§ **Excerpt from a dataset**:
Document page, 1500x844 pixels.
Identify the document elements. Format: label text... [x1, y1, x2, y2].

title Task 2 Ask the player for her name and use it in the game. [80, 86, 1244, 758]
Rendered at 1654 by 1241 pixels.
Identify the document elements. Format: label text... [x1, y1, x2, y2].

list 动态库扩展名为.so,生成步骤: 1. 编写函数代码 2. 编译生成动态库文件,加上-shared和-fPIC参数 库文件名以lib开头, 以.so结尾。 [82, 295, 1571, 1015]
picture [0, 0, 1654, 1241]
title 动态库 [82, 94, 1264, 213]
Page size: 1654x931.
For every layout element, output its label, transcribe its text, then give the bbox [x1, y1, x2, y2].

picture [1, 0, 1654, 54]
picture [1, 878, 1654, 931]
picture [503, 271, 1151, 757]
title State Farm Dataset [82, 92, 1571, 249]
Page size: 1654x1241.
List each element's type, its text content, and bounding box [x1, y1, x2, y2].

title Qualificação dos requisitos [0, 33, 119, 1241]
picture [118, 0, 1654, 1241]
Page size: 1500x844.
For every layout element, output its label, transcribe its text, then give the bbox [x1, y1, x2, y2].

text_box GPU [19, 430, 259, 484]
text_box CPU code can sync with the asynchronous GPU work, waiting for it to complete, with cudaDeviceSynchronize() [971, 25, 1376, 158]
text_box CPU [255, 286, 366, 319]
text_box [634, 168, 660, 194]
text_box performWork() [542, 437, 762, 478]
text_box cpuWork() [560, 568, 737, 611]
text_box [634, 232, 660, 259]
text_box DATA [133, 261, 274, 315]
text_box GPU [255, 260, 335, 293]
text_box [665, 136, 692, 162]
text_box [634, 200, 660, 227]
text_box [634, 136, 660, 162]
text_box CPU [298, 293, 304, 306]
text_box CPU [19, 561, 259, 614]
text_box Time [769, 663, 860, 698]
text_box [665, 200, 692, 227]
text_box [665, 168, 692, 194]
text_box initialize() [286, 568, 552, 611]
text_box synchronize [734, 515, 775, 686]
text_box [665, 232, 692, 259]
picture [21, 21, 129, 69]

§ **What you are asked to do**: Rewrite every line of the items above as a numbered list, leaving out the blank lines.

§ **Answer for this exercise**:
1. Document page, 1500x844 pixels.
2. Identify the document elements. Format: label text... [x1, y1, x2, y2].
3. title Task 2 Ask the player for her name and use it in the game. [80, 86, 1244, 758]
4. Rendered at 1654 by 1241 pixels.
5. Identify the document elements. Format: label text... [x1, y1, x2, y2].
6. list 动态库扩展名为.so,生成步骤: 1. 编写函数代码 2. 编译生成动态库文件,加上-shared和-fPIC参数 库文件名以lib开头, 以.so结尾。 [82, 295, 1571, 1015]
7. picture [0, 0, 1654, 1241]
8. title 动态库 [82, 94, 1264, 213]
9. Page size: 1654x931.
10. For every layout element, output its label, transcribe its text, then give the bbox [x1, y1, x2, y2].
11. picture [1, 0, 1654, 54]
12. picture [1, 878, 1654, 931]
13. picture [503, 271, 1151, 757]
14. title State Farm Dataset [82, 92, 1571, 249]
15. Page size: 1654x1241.
16. List each element's type, its text content, and bounding box [x1, y1, x2, y2].
17. title Qualificação dos requisitos [0, 33, 119, 1241]
18. picture [118, 0, 1654, 1241]
19. Page size: 1500x844.
20. For every layout element, output its label, transcribe its text, then give the bbox [x1, y1, x2, y2].
21. text_box GPU [19, 430, 259, 484]
22. text_box CPU code can sync with the asynchronous GPU work, waiting for it to complete, with cudaDeviceSynchronize() [971, 25, 1376, 158]
23. text_box CPU [255, 286, 366, 319]
24. text_box [634, 168, 660, 194]
25. text_box performWork() [542, 437, 762, 478]
26. text_box cpuWork() [560, 568, 737, 611]
27. text_box [634, 232, 660, 259]
28. text_box DATA [133, 261, 274, 315]
29. text_box GPU [255, 260, 335, 293]
30. text_box [665, 136, 692, 162]
31. text_box [634, 200, 660, 227]
32. text_box [634, 136, 660, 162]
33. text_box CPU [298, 293, 304, 306]
34. text_box CPU [19, 561, 259, 614]
35. text_box Time [769, 663, 860, 698]
36. text_box [665, 200, 692, 227]
37. text_box [665, 168, 692, 194]
38. text_box initialize() [286, 568, 552, 611]
39. text_box synchronize [734, 515, 775, 686]
40. text_box [665, 232, 692, 259]
41. picture [21, 21, 129, 69]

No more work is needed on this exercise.